A Service Dog to the Rescue
By Sheri S. Levy
My stomach clinched.
Kathy, sobbed on the phone. “Logan’s missing! My husband’s golfing and hasn’t returned my call.”
“I’m on my way. I have to get Sydney’s service vest.”
I filled my waist pouch with his favorite treats, located his water bottle. “Let’s go, Syd.”
Kathy stood out front, waving her arms.
Sydney and I bolted from the car. She blubbered information in between blowing her nose. “Logan’s autism caused him to have a meltdown when his brothers left to play golf.”
I clasped my hands together. “You need to know I’ve only played hide and seek with Sydney and other children. He’s a service dog in training, not a search and rescue dog. Since Logan and Sydney have made such a strong connection on the beach, Syd may be able to find Logan. But you’ll need to stay here.”
Kathy’s eyes widened.
I touched her shoulder. “You need to be here in case he comes home or someone returns him.”
She sobbed. “I’m going to go crazy, waiting.”
It seemed a load of gravel hit the pit of my stomach, one stone at a time. “Will Logan get in the water?”
“Not without his life jacket. He’s frightened of the waves.” She shook her head. “He can only say his first name.”
I blew out my breath, and smiled. “That’s good, he won’t get in the water. Can you give me an item he wears? Sydney needs his scent.”
I wrapped Syd’s vest around his back. He knew immediately he was on duty. His amber eyes brightened and his lips spread into a grin.
Rushing back, Kathy carried Logan’s ball cap and spoke in spurts. “He doesn’t like… the sun in his eyes.”
Syd and I jogged toward the sand dunes. I held Logan’s ball cap up to Sydney’s nose. “Find, Logan.”
He inhaled the scent, backed up, and jiggled his stub.
“Good boy, Syd. Find, Logan.”
He dashed toward the water, with his nose level with the sand, and then he made a U-turn. Sydney woofed. Logan would recognize Syd’s bark and come running.

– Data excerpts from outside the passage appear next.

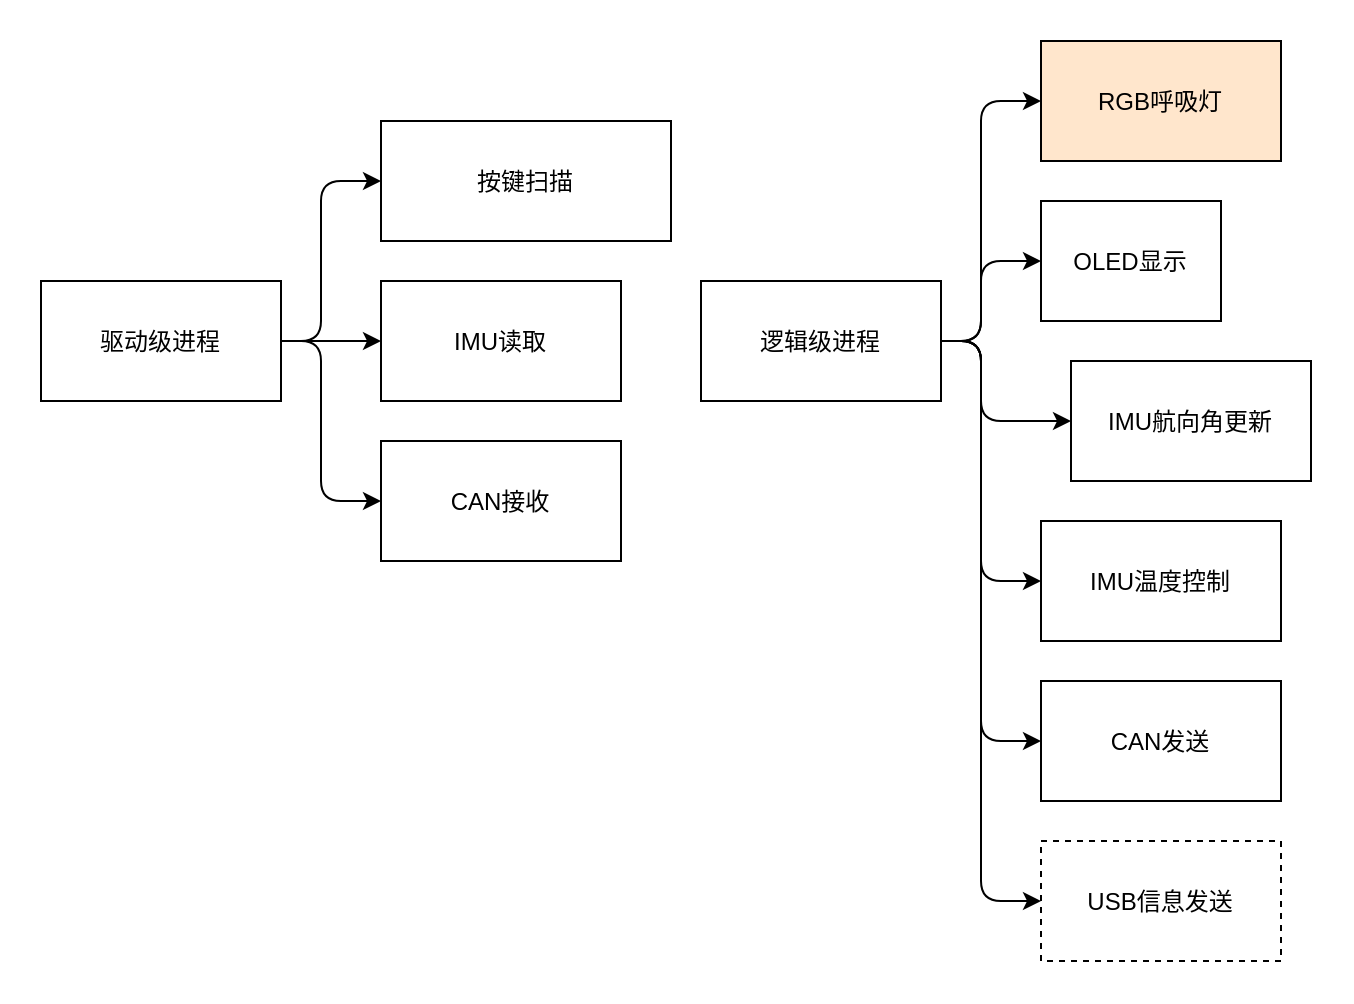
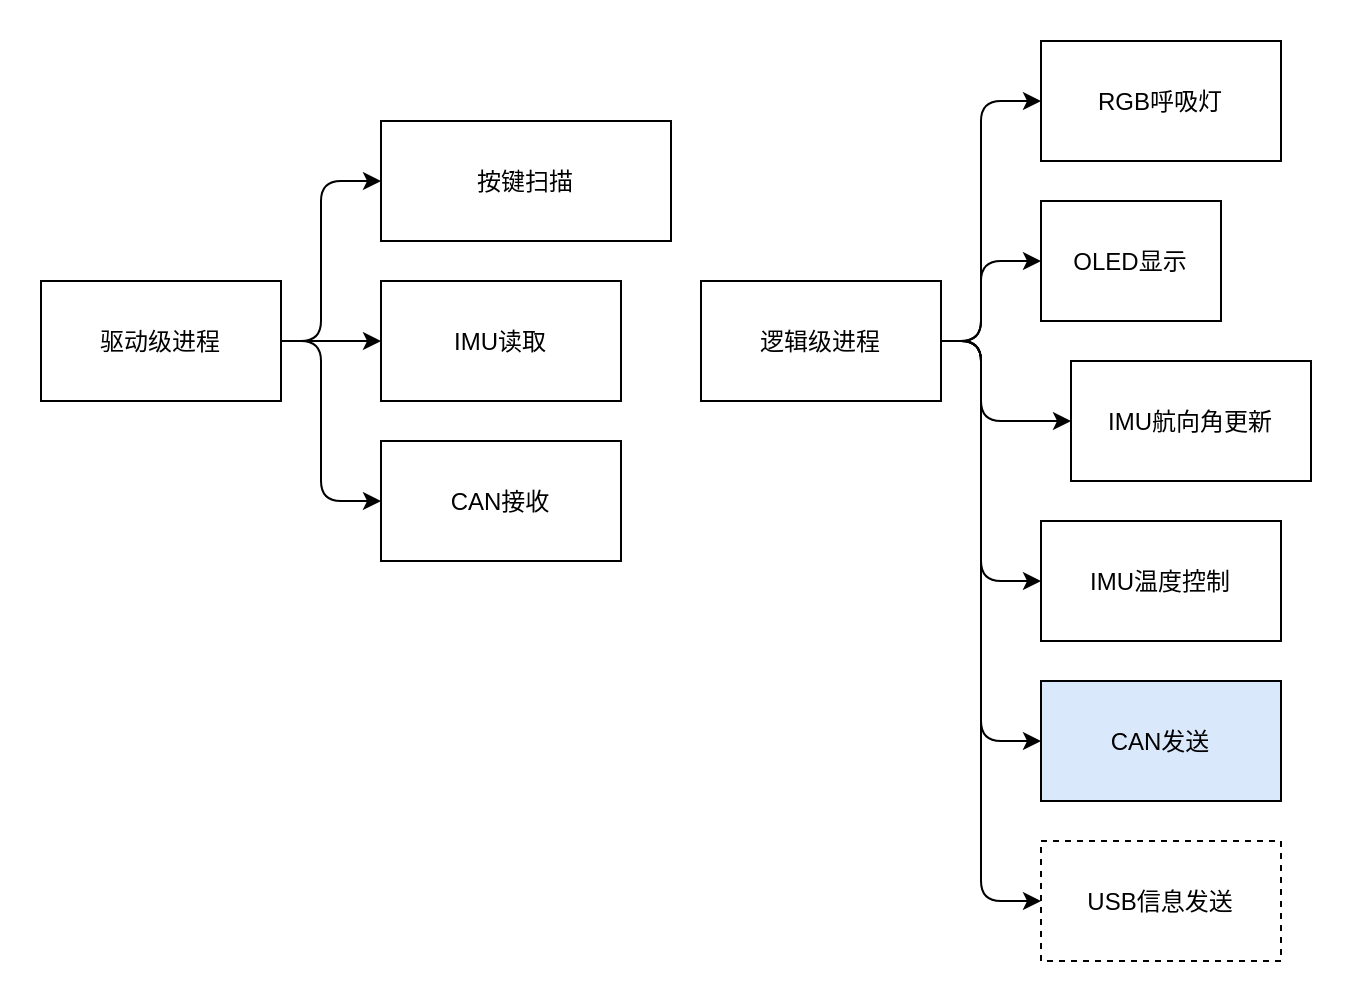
  <mxCell id="0" />
  <mxCell id="1" parent="0" />
  <mxCell id="2" value="驱动级进程" style="rounded=0;" parent="1" vertex="1"><mxGeometry x="20" y="140" width="120" height="60" as="geometry" /></mxCell>
  <mxCell id="3" value="逻辑级进程" style="rounded=0;" parent="1" vertex="1"><mxGeometry x="350" y="140" width="120" height="60" as="geometry" /></mxCell>
  <mxCell id="4" value="按键扫描" style="rounded=0;" parent="1" vertex="1"><mxGeometry x="190" y="60" width="145" height="60" as="geometry" /></mxCell>
  <mxCell id="5" value="IMU读取" style="rounded=0;" parent="1" vertex="1"><mxGeometry x="190" y="140" width="120" height="60" as="geometry" /></mxCell>
  <mxCell id="6" value="CAN接收" style="rounded=0;" parent="1" vertex="1"><mxGeometry x="190" y="220" width="120" height="60" as="geometry" /></mxCell>
- <mxCell id="7" value="RGB呼吸灯" style="rounded=0;fillColor=#ffe6cc;" parent="1" vertex="1"><mxGeometry x="520" y="20" width="120" height="60" as="geometry" /></mxCell>
+ <mxCell id="7" value="RGB呼吸灯" style="rounded=0;" parent="1" vertex="1"><mxGeometry x="520" y="20" width="120" height="60" as="geometry" /></mxCell>
  <mxCell id="8" value="OLED显示" style="rounded=0;" parent="1" vertex="1"><mxGeometry x="520" y="100" width="90" height="60" as="geometry" /></mxCell>
  <mxCell id="9" value="IMU航向角更新" style="rounded=0;" parent="1" vertex="1"><mxGeometry x="535" y="180" width="120" height="60" as="geometry" /></mxCell>
  <mxCell id="10" value="IMU温度控制" style="rounded=0;" parent="1" vertex="1"><mxGeometry x="520" y="260" width="120" height="60" as="geometry" /></mxCell>
  <mxCell id="11" value="" style="endArrow=classic;exitX=1;exitY=0.5;exitDx=0;exitDy=0;entryX=0;entryY=0.5;entryDx=0;entryDy=0;" parent="1" source="3" target="7" edge="1"><mxGeometry width="50" height="50" relative="1" as="geometry"><mxPoint x="520" y="100" as="sourcePoint" /><mxPoint x="570" y="50" as="targetPoint" /><Array as="points"><mxPoint x="490" y="170" /><mxPoint x="490" y="50" /></Array></mxGeometry></mxCell>
  <mxCell id="12" value="" style="endArrow=classic;exitX=1;exitY=0.5;exitDx=0;exitDy=0;entryX=0;entryY=0.5;entryDx=0;entryDy=0;" parent="1" source="3" target="8" edge="1"><mxGeometry width="50" height="50" relative="1" as="geometry"><mxPoint x="540" y="220" as="sourcePoint" /><mxPoint x="590" y="170" as="targetPoint" /><Array as="points"><mxPoint x="490" y="170" /><mxPoint x="490" y="130" /></Array></mxGeometry></mxCell>
  <mxCell id="13" value="" style="endArrow=classic;exitX=1;exitY=0.5;exitDx=0;exitDy=0;entryX=0;entryY=0.5;entryDx=0;entryDy=0;" parent="1" source="3" target="9" edge="1"><mxGeometry width="50" height="50" relative="1" as="geometry"><mxPoint x="540" y="220" as="sourcePoint" /><mxPoint x="590" y="170" as="targetPoint" /><Array as="points"><mxPoint x="490" y="170" /><mxPoint x="490" y="210" /></Array></mxGeometry></mxCell>
  <mxCell id="14" value="" style="endArrow=classic;exitX=1;exitY=0.5;exitDx=0;exitDy=0;entryX=0;entryY=0.5;entryDx=0;entryDy=0;" parent="1" source="3" target="10" edge="1"><mxGeometry width="50" height="50" relative="1" as="geometry"><mxPoint x="540" y="220" as="sourcePoint" /><mxPoint x="590" y="170" as="targetPoint" /><Array as="points"><mxPoint x="490" y="170" /><mxPoint x="490" y="290" /></Array></mxGeometry></mxCell>
- <mxCell id="15" value="CAN发送" style="rounded=0;" parent="1" vertex="1"><mxGeometry x="520" y="340" width="120" height="60" as="geometry" /></mxCell>
+ <mxCell id="15" value="CAN发送" style="rounded=0;fillColor=#dae8fc;" parent="1" vertex="1"><mxGeometry x="520" y="340" width="120" height="60" as="geometry" /></mxCell>
  <mxCell id="16" value="" style="endArrow=classic;exitX=1;exitY=0.5;exitDx=0;exitDy=0;entryX=0;entryY=0.5;entryDx=0;entryDy=0;" parent="1" source="3" target="15" edge="1"><mxGeometry width="50" height="50" relative="1" as="geometry"><mxPoint x="530" y="280" as="sourcePoint" /><mxPoint x="580" y="230" as="targetPoint" /><Array as="points"><mxPoint x="490" y="170" /><mxPoint x="490" y="370" /></Array></mxGeometry></mxCell>
  <mxCell id="17" value="" style="endArrow=classic;exitX=1;exitY=0.5;exitDx=0;exitDy=0;entryX=0;entryY=0.5;entryDx=0;entryDy=0;" parent="1" source="2" target="4" edge="1"><mxGeometry width="50" height="50" relative="1" as="geometry"><mxPoint x="170" y="250" as="sourcePoint" /><mxPoint x="220" y="200" as="targetPoint" /><Array as="points"><mxPoint x="160" y="170" /><mxPoint x="160" y="90" /></Array></mxGeometry></mxCell>
  <mxCell id="18" value="" style="endArrow=classic;entryX=0;entryY=0.5;entryDx=0;entryDy=0;" parent="1" target="5" edge="1"><mxGeometry width="50" height="50" relative="1" as="geometry"><mxPoint x="140" y="170" as="sourcePoint" /><mxPoint x="220" y="130" as="targetPoint" /></mxGeometry></mxCell>
  <mxCell id="19" value="" style="endArrow=classic;exitX=1;exitY=0.5;exitDx=0;exitDy=0;entryX=0;entryY=0.5;entryDx=0;entryDy=0;" parent="1" source="2" target="6" edge="1"><mxGeometry width="50" height="50" relative="1" as="geometry"><mxPoint x="170" y="210" as="sourcePoint" /><mxPoint x="220" y="160" as="targetPoint" /><Array as="points"><mxPoint x="160" y="170" /><mxPoint x="160" y="250" /></Array></mxGeometry></mxCell>
  <mxCell id="20" value="USB信息发送" style="rounded=0;dashed=1;" vertex="1" parent="1"><mxGeometry x="520" y="420" width="120" height="60" as="geometry" /></mxCell>
  <mxCell id="21" value="" style="endArrow=classic;html=1;exitX=1;exitY=0.5;exitDx=0;exitDy=0;entryX=0;entryY=0.5;entryDx=0;entryDy=0;" edge="1" parent="1" source="3" target="20"><mxGeometry width="50" height="50" relative="1" as="geometry"><mxPoint x="550" y="330" as="sourcePoint" /><mxPoint x="600" y="280" as="targetPoint" /><Array as="points"><mxPoint x="490" y="170" /><mxPoint x="490" y="450" /></Array></mxGeometry></mxCell>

If he heard. Or if he could? Shivers went up my neck.
I called Logan’s name. High tide moved down, leaving no foot-prints, no trail of food, and no way to know which way Logan might have gone.
After an hour and a half, I said, “Down,” in someone’s empty carport. Syd panted heavily and rested. Once his breathing slowed, we shared a bottle of water.
Kathy phoned. “My husband has contacted the island police. One car is patrolling the streets.”
My voice squeaked out. “So, he’s done this before?”
“Twice. Each time it’s happened, he’s walked a little farther.”
“Does he have a special hiding spot?”
She whispered, “No.”
My chest tightened. “Okay, Syd. Find, Logan.”
He wiggled his rear end, darted to the dunes and put his nose close to the sand, sniffing like a hound dog. Chills traveled up my body. He was onto something. It better not be a fish.
Sydney tramped up to a tree in someone’s backyard, turned around and circled me like he was saying, “Hurry up.”
“What do you smell, Syd.”
He barked and showed me foot prints. They were small, bare feet.
“Okay. Show me.”
Sydney sniffed the ground and followed footprints from the ocean to the trees.
“What is it Syd?”
Steps to someone’s house, painted sky-blue, had disguised a three-sided outdoor shower under the wooden steps. An ocean blue plastic shower curtain decorated with colored fish closed the opening. Syd crept towards the shower stall.
I pressed my lips together. Could Logan be inside? Was he hurt?
Syd’s body squirmed, making an indention in the sand with his bottom. “Good boy.”
I slid the curtain back, an inch at a time. On the small bench shaded by the tree, Logan slept with one arm under his head and one arm hanging off the ledge.
My eyes overflowed. I bent face to face with Sydney and whispered, “You have the honor of waking him.”
Sydney’s eyes sparkled. He slinked in, put his nose under Logan’s limp arm, moved closer, and licked his cheek.
Logan’s eyes opened. He squealed, “Syd-ney. Syd-ney. Want see.” Logan sat, lifting his beaming face, showing two missing teeth on the top and on the bottom.
I snatched Logan’s hand and said, “Sydney, home.”